The case for worst-case planning.
Last Friday I attended a Northwest Healthcare Response Network (NWHRN) event that included a number of speakers. One was Sheri Fink, a correspondent for The New York Times. NWHRN is a health-care coalition, and one of the few truly functional regional organizations here in the state of Washington. They have it going on!
Sheri is also the author of the New York Times bestselling book, Five Days at Memorial: Life and Death in a Storm-Ravaged Hospital.
The book details the response and immediate aftermath of one hospital in New Orleans following the impact of Hurricane Katrina.
I tried to take notes while she was speaking and so what is below — can be cryptic, but there are some factoids there for your future consideration in disaster preparedness planning and response.
Dependency on technology creates more hazards when power fails. You need to be thinking catastrophic scenario. [I feel we are becoming more efficient with technology, but instead of having resilience be supported, in many cases it has made us more fragile. Lose electrical power and see what stops working in the modern hospital setting.]
Big issues are “how do you prioritize care?” You have both the young and elderly. Social worth can become debated. Triage within the institution itself is not something much considered.
Hospitals become magnets for people looking for resources other than medical care at a hospital. Workers, for big events and that have warning, may be able to bring their families and pets — which is another complicating issue.
Harris County, Texas, priority was to swift water rescue and medical rescues. Extreme flooding and medical emergencies. You discharge people who can be discharged early. One woman sent home, without the medication she needed, unfortunately died when she was not able to get back to a medical facility due to flooding. The question to answer in patient discharges, "Will they be safe when they leave the institution?"

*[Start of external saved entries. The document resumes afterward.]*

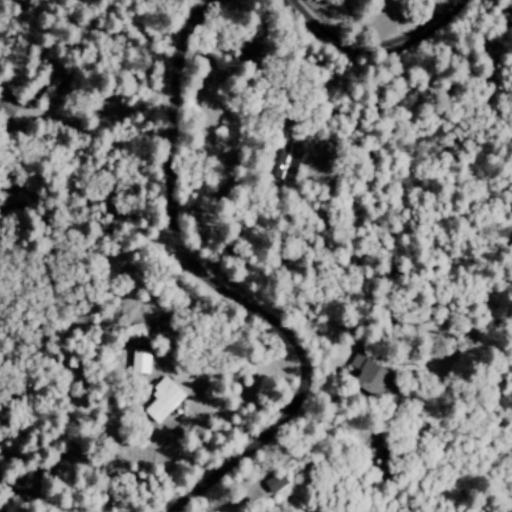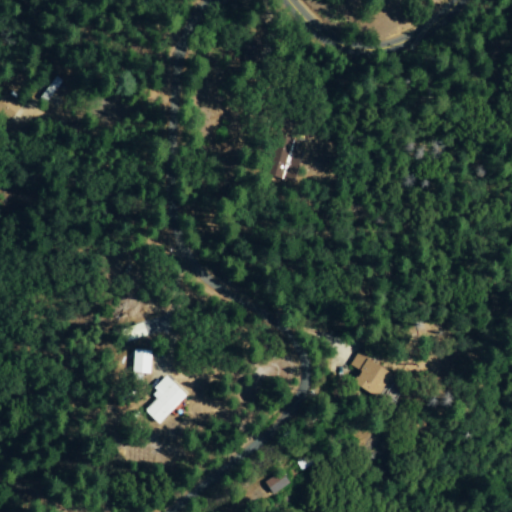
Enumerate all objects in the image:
road: (369, 51)
building: (6, 107)
building: (282, 158)
road: (221, 283)
building: (137, 362)
building: (367, 374)
building: (159, 400)
building: (274, 483)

They had two 500-year floods prior to this immediately prior to Harvey. [Which argues for the impact of climate change on the frequency and severity of disasters that we are currently seeing].
The county leadership asked citizens to help with evacuating flooded areas of the city. [Harness the power of average citizens with the equipment and means to help. Don't let attorneys stop you from doing good.]
911 calls sky rocketed, not so much for medical calls, but calls in general. Many water rescue calls and then some medical calls. At least one 911 center stopped triaging calls because of the volume of calls. A key aspect of this lesson learned. Thus the targeting of medical assets was not done appropriately. Medical resources were not being directed in any meaningful way. Some Emergency Medical Service resources went wasting due to the failure to prioritize medical calls.
Sheri encouraged everyone to look at how you are thinking about social media and incorporating it into your public information and operational plans.
911 centers in that event could not call directly for a helicopter.
In disasters, tough decisions need to be made. Medics are trained to make these at the scene of a mass care disaster. When patients get to the hospital, the care and decision-making is “usually” totally focused on treatment and preserving life. Thus, the ethics of making life-and-death decisions is radically different, based on the medical situation/location. See Sheri's book for a textbook look at these issues in real life.
The planning assumption I share in my disaster preparedness presentations these days is, "No one is coming to help!" Learn to be self-sufficient.
Reference the ability of 911 centers to make contact with aviation assets. When we built out the King County Regional Communications and Emergency Coordination Center, we incorporated a full 911 dispatcher console into the radio room. The idea was to provide a closer interface with disaster operations and the EMS/911 system. It is steps like this that can enable 911 access to resources, like aviation assets, that are being controlled or coordinated out of the ECC/EOC.